_The records_:
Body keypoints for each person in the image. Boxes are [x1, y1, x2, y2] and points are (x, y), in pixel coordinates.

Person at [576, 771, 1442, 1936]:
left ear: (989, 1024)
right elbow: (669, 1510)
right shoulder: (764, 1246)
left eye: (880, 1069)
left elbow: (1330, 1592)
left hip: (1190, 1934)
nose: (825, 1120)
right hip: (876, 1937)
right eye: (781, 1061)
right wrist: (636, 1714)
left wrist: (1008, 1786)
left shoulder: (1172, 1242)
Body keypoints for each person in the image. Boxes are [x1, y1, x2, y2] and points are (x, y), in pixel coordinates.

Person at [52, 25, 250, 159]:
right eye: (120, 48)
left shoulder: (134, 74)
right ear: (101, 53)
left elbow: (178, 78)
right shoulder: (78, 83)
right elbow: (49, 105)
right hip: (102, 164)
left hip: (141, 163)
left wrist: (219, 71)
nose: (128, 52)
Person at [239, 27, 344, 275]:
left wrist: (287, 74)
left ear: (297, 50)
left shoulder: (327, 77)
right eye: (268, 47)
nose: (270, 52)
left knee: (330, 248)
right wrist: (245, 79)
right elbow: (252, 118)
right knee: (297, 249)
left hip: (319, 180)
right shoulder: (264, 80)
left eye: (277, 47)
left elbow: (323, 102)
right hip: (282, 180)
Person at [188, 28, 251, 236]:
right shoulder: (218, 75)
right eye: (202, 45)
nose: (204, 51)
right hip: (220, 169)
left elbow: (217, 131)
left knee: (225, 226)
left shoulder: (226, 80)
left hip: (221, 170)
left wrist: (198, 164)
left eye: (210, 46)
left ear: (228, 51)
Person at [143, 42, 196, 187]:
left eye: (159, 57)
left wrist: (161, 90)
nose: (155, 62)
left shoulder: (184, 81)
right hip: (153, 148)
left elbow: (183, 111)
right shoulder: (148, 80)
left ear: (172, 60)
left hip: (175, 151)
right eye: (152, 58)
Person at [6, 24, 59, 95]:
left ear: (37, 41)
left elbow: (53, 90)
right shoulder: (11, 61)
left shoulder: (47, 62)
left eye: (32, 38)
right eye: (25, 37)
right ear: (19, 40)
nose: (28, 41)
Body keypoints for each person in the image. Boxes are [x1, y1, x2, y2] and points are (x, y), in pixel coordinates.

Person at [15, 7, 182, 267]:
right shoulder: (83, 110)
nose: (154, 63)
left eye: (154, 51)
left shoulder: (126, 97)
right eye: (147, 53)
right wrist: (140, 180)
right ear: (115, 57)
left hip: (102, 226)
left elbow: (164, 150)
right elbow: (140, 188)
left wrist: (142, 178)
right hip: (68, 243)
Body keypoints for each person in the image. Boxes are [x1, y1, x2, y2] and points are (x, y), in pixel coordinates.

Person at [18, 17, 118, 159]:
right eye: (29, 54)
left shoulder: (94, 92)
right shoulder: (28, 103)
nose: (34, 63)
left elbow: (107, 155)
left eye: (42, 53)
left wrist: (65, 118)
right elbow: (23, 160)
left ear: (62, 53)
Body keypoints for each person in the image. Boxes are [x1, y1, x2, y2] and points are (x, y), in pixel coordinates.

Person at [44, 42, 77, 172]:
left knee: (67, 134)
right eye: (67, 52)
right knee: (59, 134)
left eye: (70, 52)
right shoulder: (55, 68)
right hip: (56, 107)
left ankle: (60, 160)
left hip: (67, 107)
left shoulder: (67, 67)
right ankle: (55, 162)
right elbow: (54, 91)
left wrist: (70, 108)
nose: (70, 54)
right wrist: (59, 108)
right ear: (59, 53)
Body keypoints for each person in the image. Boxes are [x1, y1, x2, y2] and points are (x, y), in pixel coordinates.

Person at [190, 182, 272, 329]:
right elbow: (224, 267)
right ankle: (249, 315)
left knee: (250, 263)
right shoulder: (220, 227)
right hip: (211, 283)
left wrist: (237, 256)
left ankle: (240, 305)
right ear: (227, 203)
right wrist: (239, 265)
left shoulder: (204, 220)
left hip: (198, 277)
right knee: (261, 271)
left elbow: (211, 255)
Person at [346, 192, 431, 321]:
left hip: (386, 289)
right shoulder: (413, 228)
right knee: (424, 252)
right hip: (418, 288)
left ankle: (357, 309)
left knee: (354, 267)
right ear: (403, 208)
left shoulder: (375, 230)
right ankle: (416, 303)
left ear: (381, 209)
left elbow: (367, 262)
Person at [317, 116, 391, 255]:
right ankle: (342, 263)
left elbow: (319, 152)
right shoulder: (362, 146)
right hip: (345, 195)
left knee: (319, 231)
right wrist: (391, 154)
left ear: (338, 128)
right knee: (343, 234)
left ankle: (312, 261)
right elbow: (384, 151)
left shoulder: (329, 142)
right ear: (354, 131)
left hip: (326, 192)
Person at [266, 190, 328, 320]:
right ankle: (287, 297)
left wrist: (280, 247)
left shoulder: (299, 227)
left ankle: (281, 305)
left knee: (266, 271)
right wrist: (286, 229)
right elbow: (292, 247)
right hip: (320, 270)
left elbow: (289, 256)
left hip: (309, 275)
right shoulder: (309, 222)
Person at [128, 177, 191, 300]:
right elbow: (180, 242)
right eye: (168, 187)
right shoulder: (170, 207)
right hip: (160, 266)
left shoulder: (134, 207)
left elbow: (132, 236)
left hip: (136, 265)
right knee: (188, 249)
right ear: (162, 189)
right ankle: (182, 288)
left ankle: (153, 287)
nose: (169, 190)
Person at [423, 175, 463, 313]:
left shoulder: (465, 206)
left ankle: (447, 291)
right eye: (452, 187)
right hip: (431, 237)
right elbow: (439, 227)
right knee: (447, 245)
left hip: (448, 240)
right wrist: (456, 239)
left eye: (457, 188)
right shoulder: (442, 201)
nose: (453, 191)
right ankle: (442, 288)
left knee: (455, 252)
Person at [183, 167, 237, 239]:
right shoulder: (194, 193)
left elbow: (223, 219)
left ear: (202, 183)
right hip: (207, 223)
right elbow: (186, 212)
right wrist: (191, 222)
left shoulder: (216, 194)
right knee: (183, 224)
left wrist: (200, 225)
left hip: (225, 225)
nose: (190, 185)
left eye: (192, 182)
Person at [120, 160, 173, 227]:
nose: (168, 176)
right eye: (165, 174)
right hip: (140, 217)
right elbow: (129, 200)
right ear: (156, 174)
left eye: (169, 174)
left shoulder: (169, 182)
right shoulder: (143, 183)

_Required action_: Return each line of the records above exactly as it reads.

_Exercise answer_:
Body keypoints for each person in the image. Boxes are [x1, y1, x2, y2] and points are (x, y), in pixel coordinates.

Person at [576, 771, 1442, 1936]:
left ear: (989, 1024)
right elbow: (669, 1510)
right shoulder: (764, 1246)
left eye: (880, 1069)
left elbow: (1330, 1592)
left hip: (1190, 1934)
nose: (825, 1120)
right hip: (876, 1937)
right eye: (781, 1061)
right wrist: (636, 1714)
left wrist: (1008, 1786)
left shoulder: (1172, 1242)
Body keypoints for each person in the image. Boxes are [x1, y1, x2, y2] and points are (x, y), in pixel coordinates.

Person at [52, 25, 250, 159]:
right eye: (120, 48)
left shoulder: (134, 74)
right ear: (101, 53)
left elbow: (178, 78)
right shoulder: (78, 83)
right elbow: (49, 105)
right hip: (102, 164)
left hip: (141, 163)
left wrist: (219, 71)
nose: (128, 52)
Person at [239, 27, 344, 275]:
left wrist: (287, 74)
left ear: (297, 50)
left shoulder: (327, 77)
right eye: (268, 47)
nose: (270, 52)
left knee: (330, 248)
right wrist: (245, 79)
right elbow: (252, 118)
right knee: (297, 249)
left hip: (319, 180)
right shoulder: (264, 80)
left eye: (277, 47)
left elbow: (323, 102)
right hip: (282, 180)
Person at [188, 28, 251, 236]:
right shoulder: (218, 75)
right eye: (202, 45)
nose: (204, 51)
right hip: (220, 169)
left elbow: (217, 131)
left knee: (225, 226)
left shoulder: (226, 80)
left hip: (221, 170)
left wrist: (198, 164)
left eye: (210, 46)
left ear: (228, 51)
Person at [143, 42, 196, 187]:
left eye: (159, 57)
left wrist: (161, 90)
nose: (155, 62)
left shoulder: (184, 81)
right hip: (153, 148)
left elbow: (183, 111)
right shoulder: (148, 80)
left ear: (172, 60)
left hip: (175, 151)
right eye: (152, 58)
Person at [6, 24, 59, 95]:
left ear: (37, 41)
left elbow: (53, 90)
right shoulder: (11, 61)
left shoulder: (47, 62)
left eye: (32, 38)
right eye: (25, 37)
right ear: (19, 40)
nose: (28, 41)
Body keypoints for each person in the image. Boxes are [x1, y1, x2, y2] and points are (x, y), in pixel coordinates.

Person at [15, 7, 182, 267]:
right shoulder: (83, 110)
nose: (154, 63)
left eye: (154, 51)
left shoulder: (126, 97)
right eye: (147, 53)
right wrist: (140, 180)
right ear: (115, 57)
left hip: (102, 226)
left elbow: (164, 150)
right elbow: (140, 188)
left wrist: (142, 178)
right hip: (68, 243)
Body keypoints for each person in the image. Boxes are [x1, y1, x2, y2] and points are (x, y), in pixel coordinates.

Person at [18, 17, 118, 159]:
right eye: (29, 54)
left shoulder: (94, 92)
right shoulder: (28, 103)
nose: (34, 63)
left elbow: (107, 155)
left eye: (42, 53)
left wrist: (65, 118)
right elbow: (23, 160)
left ear: (62, 53)
Body keypoints for each person in the image. Boxes are [x1, y1, x2, y2] and points are (x, y), in pixel coordinates.

Person at [44, 42, 77, 172]:
left knee: (67, 134)
right eye: (67, 52)
right knee: (59, 134)
left eye: (70, 52)
right shoulder: (55, 68)
right hip: (56, 107)
left ankle: (60, 160)
left hip: (67, 107)
left shoulder: (67, 67)
right ankle: (55, 162)
right elbow: (54, 91)
left wrist: (70, 108)
nose: (70, 54)
right wrist: (59, 108)
right ear: (59, 53)
Body keypoints for each person in the image. Boxes are [x1, y1, x2, y2] and points are (x, y), in pixel coordinates.

Person at [190, 182, 272, 329]:
right elbow: (224, 267)
right ankle: (249, 315)
left knee: (250, 263)
right shoulder: (220, 227)
right hip: (211, 283)
left wrist: (237, 256)
left ankle: (240, 305)
right ear: (227, 203)
right wrist: (239, 265)
left shoulder: (204, 220)
left hip: (198, 277)
right knee: (261, 271)
left elbow: (211, 255)
Person at [346, 192, 431, 321]:
left hip: (386, 289)
right shoulder: (413, 228)
right knee: (424, 252)
right hip: (418, 288)
left ankle: (357, 309)
left knee: (354, 267)
right ear: (403, 208)
left shoulder: (375, 230)
right ankle: (416, 303)
left ear: (381, 209)
left elbow: (367, 262)
Person at [317, 116, 391, 255]:
right ankle: (342, 263)
left elbow: (319, 152)
right shoulder: (362, 146)
right hip: (345, 195)
left knee: (319, 231)
right wrist: (391, 154)
left ear: (338, 128)
right knee: (343, 234)
left ankle: (312, 261)
right elbow: (384, 151)
left shoulder: (329, 142)
right ear: (354, 131)
left hip: (326, 192)
Person at [266, 190, 328, 320]:
right ankle: (287, 297)
left wrist: (280, 247)
left shoulder: (299, 227)
left ankle: (281, 305)
left knee: (266, 271)
right wrist: (286, 229)
right elbow: (292, 247)
right hip: (320, 270)
left elbow: (289, 256)
left hip: (309, 275)
right shoulder: (309, 222)
Person at [128, 177, 191, 300]:
right elbow: (180, 242)
right eye: (168, 187)
right shoulder: (170, 207)
right hip: (160, 266)
left shoulder: (134, 207)
left elbow: (132, 236)
left hip: (136, 265)
right knee: (188, 249)
right ear: (162, 189)
right ankle: (182, 288)
left ankle: (153, 287)
nose: (169, 190)
Person at [423, 175, 463, 313]:
left shoulder: (465, 206)
left ankle: (447, 291)
right eye: (452, 187)
right hip: (431, 237)
right elbow: (439, 227)
right knee: (447, 245)
left hip: (448, 240)
right wrist: (456, 239)
left eye: (457, 188)
right shoulder: (442, 201)
nose: (453, 191)
right ankle: (442, 288)
left knee: (455, 252)
Person at [183, 167, 237, 239]:
right shoulder: (194, 193)
left elbow: (223, 219)
left ear: (202, 183)
right hip: (207, 223)
right elbow: (186, 212)
right wrist: (191, 222)
left shoulder: (216, 194)
right knee: (183, 224)
left wrist: (200, 225)
left hip: (225, 225)
nose: (190, 185)
left eye: (192, 182)
Person at [120, 160, 173, 227]:
nose: (168, 176)
right eye: (165, 174)
right hip: (140, 217)
right elbow: (129, 200)
right ear: (156, 174)
left eye: (169, 174)
left shoulder: (169, 182)
right shoulder: (143, 183)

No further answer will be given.